_What is expected_: Return every line of the data below that contains the string "point". Matches must respect case.

Information provided START

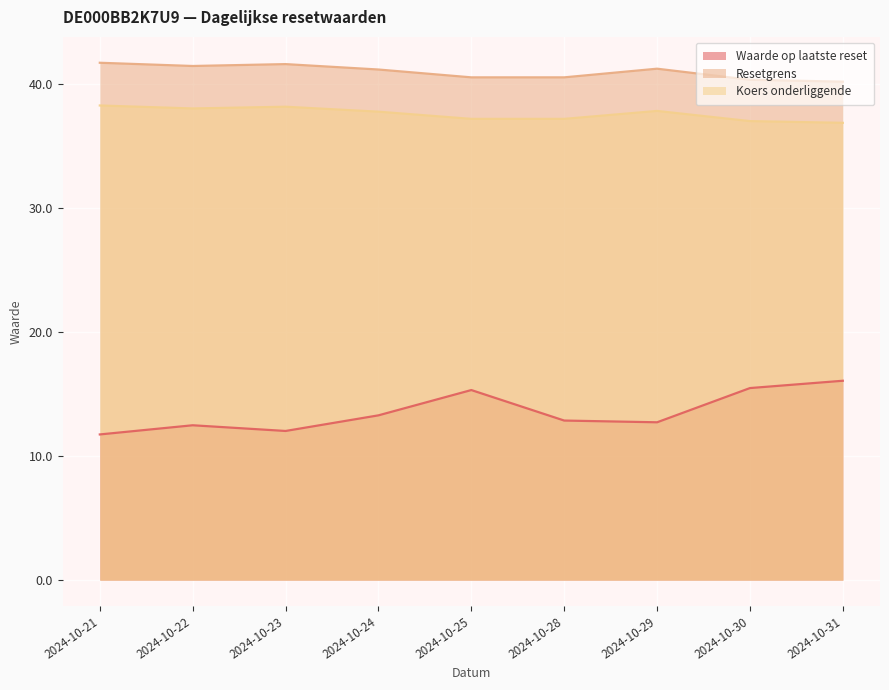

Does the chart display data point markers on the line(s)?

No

Information provided END
Information provided START

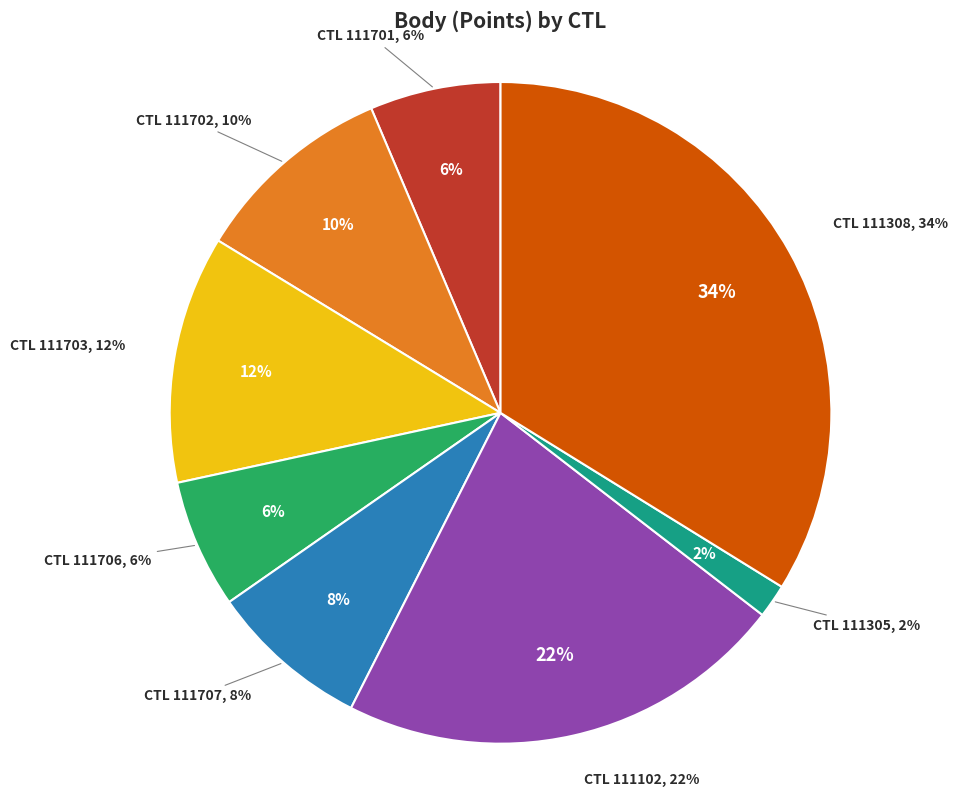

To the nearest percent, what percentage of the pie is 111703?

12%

Information provided END
Information provided START

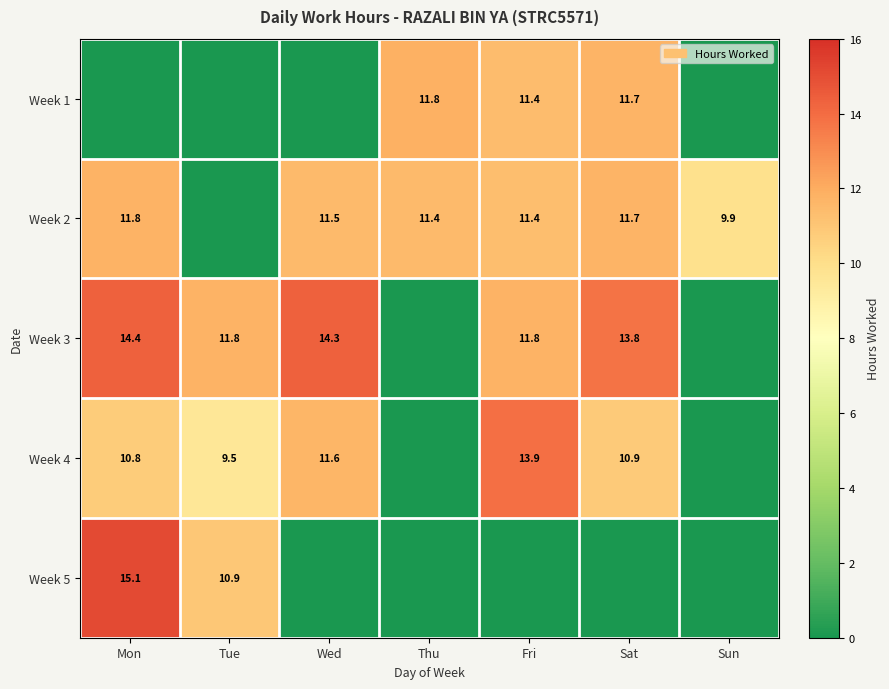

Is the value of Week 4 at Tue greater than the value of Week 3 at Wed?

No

Information provided END

_Response below_:
Does the chart display data point markers on the line(s)?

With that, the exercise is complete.